→ **Given exercise**: Pick out each line in the items below that contains the string "kern" and copy those lines.

→ **Extracted data entries**:
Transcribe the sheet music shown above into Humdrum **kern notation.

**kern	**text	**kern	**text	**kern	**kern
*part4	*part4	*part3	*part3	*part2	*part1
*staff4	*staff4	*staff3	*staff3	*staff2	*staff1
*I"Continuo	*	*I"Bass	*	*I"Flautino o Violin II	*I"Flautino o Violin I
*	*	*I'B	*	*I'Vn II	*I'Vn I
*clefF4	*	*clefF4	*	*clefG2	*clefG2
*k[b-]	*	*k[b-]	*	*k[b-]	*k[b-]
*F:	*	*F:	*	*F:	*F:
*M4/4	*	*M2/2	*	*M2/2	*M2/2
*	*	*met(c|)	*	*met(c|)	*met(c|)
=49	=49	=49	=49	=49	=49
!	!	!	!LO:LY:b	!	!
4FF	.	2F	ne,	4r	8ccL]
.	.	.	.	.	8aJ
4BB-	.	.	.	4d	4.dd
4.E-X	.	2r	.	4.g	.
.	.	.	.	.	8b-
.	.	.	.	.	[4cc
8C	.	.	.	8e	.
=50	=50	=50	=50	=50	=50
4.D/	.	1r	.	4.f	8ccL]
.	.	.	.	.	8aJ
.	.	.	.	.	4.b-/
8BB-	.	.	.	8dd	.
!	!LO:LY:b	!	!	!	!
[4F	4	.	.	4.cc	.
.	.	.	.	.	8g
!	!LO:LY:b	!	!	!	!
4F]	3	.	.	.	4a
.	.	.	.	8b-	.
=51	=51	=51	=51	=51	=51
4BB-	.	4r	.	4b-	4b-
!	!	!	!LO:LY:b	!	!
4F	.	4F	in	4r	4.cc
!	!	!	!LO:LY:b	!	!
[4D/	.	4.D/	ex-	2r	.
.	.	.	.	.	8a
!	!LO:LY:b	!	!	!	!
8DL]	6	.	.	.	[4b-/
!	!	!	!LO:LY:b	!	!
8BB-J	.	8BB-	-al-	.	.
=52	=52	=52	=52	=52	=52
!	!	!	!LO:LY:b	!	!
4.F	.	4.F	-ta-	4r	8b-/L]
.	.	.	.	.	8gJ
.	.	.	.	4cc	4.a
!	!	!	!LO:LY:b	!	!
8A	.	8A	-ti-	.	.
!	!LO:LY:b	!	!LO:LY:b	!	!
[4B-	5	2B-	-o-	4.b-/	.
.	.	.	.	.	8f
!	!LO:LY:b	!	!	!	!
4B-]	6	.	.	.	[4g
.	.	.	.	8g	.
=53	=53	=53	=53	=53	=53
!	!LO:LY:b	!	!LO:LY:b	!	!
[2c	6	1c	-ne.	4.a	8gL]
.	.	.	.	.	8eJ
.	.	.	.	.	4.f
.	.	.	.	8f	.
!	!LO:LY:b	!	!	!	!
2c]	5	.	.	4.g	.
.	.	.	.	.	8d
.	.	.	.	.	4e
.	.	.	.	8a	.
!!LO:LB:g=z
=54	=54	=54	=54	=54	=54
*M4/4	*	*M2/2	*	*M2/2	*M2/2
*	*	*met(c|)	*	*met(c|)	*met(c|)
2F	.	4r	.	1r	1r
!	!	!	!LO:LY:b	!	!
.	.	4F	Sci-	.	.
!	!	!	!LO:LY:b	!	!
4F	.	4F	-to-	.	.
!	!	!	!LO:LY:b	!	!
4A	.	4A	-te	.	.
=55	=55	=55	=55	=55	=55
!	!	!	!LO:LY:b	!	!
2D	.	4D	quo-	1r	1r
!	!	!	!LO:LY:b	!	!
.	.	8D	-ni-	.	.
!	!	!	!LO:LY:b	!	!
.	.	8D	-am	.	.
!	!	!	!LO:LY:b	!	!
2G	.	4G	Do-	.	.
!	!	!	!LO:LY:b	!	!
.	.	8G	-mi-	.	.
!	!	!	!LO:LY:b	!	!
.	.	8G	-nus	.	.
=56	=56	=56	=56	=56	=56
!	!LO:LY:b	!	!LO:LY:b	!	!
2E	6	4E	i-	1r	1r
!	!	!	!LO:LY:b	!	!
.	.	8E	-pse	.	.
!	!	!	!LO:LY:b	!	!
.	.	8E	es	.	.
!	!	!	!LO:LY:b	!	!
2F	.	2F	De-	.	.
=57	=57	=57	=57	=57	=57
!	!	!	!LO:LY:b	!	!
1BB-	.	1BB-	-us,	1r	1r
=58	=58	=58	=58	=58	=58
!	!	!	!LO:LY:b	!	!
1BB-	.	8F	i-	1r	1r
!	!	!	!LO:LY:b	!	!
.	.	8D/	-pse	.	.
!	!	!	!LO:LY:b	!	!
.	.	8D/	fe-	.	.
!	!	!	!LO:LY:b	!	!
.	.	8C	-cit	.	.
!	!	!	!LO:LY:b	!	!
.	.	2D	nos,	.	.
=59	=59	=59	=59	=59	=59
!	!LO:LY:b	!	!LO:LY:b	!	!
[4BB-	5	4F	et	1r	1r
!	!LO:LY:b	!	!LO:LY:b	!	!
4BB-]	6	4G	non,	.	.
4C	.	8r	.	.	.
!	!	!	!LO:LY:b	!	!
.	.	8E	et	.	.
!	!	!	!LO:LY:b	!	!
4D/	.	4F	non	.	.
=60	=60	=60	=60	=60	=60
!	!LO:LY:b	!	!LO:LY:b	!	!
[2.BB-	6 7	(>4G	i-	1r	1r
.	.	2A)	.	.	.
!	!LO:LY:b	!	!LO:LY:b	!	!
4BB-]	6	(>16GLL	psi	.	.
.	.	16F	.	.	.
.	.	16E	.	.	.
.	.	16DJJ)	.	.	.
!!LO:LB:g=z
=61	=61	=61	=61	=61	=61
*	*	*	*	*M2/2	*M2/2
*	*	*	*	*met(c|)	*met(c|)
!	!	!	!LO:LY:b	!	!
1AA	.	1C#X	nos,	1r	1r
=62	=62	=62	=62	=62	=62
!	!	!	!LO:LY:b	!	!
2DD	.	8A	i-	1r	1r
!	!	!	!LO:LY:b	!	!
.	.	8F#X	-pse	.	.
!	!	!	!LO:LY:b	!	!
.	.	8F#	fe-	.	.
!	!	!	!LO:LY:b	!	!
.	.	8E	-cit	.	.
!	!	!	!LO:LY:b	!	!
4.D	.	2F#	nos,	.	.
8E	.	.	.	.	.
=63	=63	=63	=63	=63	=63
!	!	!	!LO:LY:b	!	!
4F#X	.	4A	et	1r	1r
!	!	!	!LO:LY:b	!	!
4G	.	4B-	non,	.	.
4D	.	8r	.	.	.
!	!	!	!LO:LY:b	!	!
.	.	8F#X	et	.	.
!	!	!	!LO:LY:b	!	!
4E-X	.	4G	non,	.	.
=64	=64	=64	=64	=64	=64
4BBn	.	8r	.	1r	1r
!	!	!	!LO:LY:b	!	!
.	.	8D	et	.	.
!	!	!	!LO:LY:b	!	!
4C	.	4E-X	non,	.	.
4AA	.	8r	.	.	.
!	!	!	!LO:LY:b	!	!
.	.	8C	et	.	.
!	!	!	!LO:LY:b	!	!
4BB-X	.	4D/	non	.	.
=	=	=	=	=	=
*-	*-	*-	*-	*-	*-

→ **Written reply**:
Transcribe the sheet music shown above into Humdrum **kern notation.
**kern	**text	**kern	**text	**kern	**kern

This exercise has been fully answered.